Я просто лежал на горном лугосклоне в лунном свете, головой в траве, и слышал безмолвное признание моих преходящих горестей. Да, так возьми и достигни
нирваны, когда ты уже в ней, попробуй достигнуть вершины горы, когда ты уже там и надо только остаться — тем самым, остаться в нирванном блаженстве, и вся недолга и мне, и тебе, без усилий, вообще-то и без пути, без дисциплины, но лишь знать, что все пусто и пробуждено, видение и кино во Вселенском Разуме Бога (Алайа-Виджняна) и оставаться в этом более-менее мудро. Ибо само безмолвие есть звук алмазов, что могут прорезать собой все, звук Святой Пустоты, звук угасания и блаженства, то кладбищенское безмолвие, что как молчание улыбки младенца, звук вечности, благословенности, в которую точно стоит верить, звук ничего-никогда-не-случалось-кроме-Бога (что я вскоре услышу в шумной Атлантической буре).
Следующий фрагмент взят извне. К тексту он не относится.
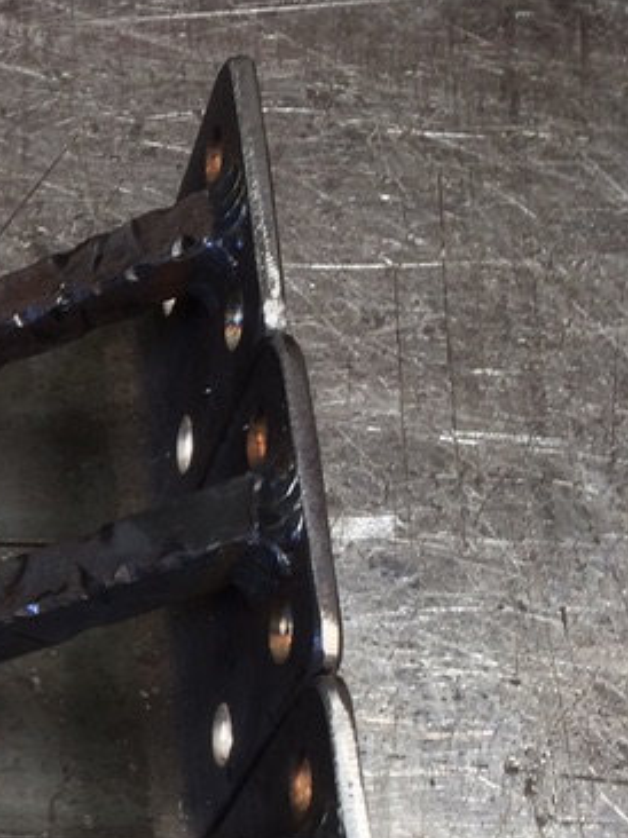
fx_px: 2034
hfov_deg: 16.4
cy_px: 703
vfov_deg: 22.9
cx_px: -234
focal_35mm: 84
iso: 40
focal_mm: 4.12
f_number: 2.2
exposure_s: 1/40
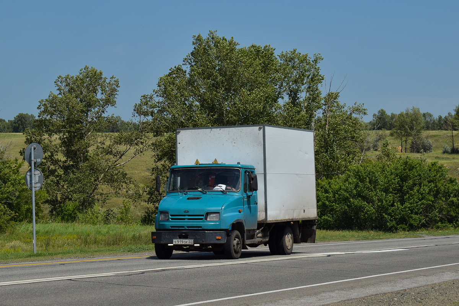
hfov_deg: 24.6
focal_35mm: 82
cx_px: 230
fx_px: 1052
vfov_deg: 16.6
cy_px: 153
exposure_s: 1/800
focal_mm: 55
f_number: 7.1
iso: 100
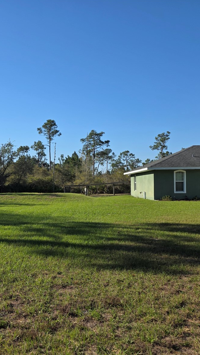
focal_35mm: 34
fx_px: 321
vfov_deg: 58.0
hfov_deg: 33.6
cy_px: 179
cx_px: 40
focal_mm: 6.3
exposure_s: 1/5447
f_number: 1.7
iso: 80
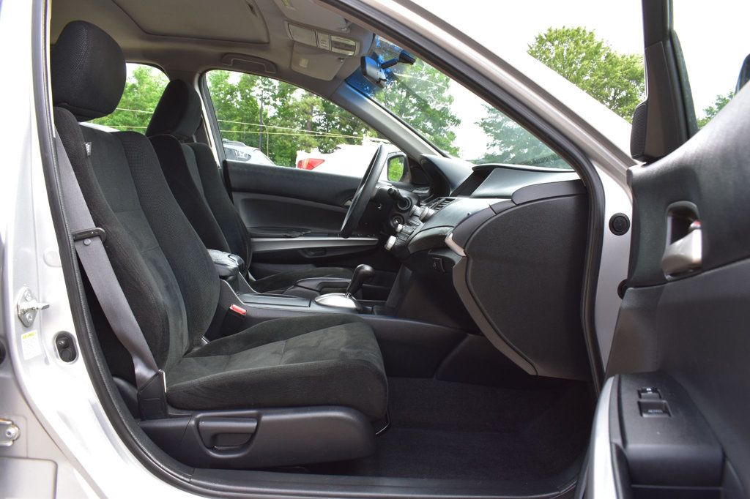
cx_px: 375
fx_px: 562
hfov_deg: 67.4
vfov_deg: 47.9
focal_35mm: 27
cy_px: 250
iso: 400
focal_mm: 18
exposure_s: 1/100
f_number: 9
Существует лишь Бог в Его Излучении, не существует Бог в Его мирной нейтральности, не существует и не не существует Божья бессмертная первозданная заря Отца-Неба (сей мир сию самую минуту). И я сказал: «Останься в этом, никаких тут измерений ни у каких гор или комаров и целых Млечных Путей миров». Потому что ощущение есть пустота, старость есть пустота. Тут только золотая вечность Божьего разума, так практикуй доброту и сочувствие, помни, что люди не отвечают в себе как люди за свое невежество и недоброту, их следует жалеть; Бог это и жалеет, потому что кому о чем есть что сказать-то, коли все есть лишь то, что оно есть, свободное от интерпретаций. Бог не «достигатель», он «пребыватель» в том, что есть всё, «выжидатель» — одна гусеница, тысяча волосков Бога. Так знай постоянно, что есть лишь ты, Бог, пустой и пробужденный и вечно свободный, как нечетные атомы пустоты повсюду.Я решил, что, когда вернусь к миру там внизу, постараюсь держать ум свой чистым средь мутных человеческих идей, курящихся фабриками на горизонте, сквозь которые я пойду вперед…
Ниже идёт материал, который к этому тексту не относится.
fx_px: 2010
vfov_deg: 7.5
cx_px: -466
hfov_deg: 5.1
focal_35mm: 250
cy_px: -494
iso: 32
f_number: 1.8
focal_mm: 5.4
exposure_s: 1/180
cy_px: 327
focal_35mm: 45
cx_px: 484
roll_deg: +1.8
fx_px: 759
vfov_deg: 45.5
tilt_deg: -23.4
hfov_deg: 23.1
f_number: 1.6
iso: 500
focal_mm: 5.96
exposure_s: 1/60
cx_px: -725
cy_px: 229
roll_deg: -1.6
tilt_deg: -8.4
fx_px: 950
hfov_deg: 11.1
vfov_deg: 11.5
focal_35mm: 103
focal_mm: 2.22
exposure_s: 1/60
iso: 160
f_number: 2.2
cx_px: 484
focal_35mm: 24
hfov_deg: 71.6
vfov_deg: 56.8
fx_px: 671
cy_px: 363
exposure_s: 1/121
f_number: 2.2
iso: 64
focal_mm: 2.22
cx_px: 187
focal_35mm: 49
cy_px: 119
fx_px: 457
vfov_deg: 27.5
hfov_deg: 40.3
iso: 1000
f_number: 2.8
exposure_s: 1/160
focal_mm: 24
Когда я спустился в сентябре, в лес явилась прохладная старая золотистость, предвещая холодные рывки и мороз, и возможную воющую пургу, что покроет мою хижину полностью, если только те ветра на вершине мира вдруг не оставят ее лысой. Достигнув изгиба тропы, за которым хижина исчезнет, а я нырну к озеру, встретить катер, который меня вывезет отсюда домой; я повернулся и благословил пик Опустошения и маленькую пагоду на вершине, и поблагодарил их за убежище и урок, что мне преподали.
Большая поездка в Европу
Я сберег все до цента, а потом вдруг спустил все на большую достославную поездку в Европу или еще куда, и мне при этом, к тому ж, было легко и весело.
Заняло несколько месяцев, но я наконец купил билет на югославский сухогруз курсом от терминала Буш в Бруклине на Танжер, Марокко.
Отплыли мы февральским утром 1957 г. Мне одному досталась целая двухместная каюта, все мои книги, мир, покой и прилежание. В кои-то веки я собирался быть писателем, которому не приходится выполнять чужую работу.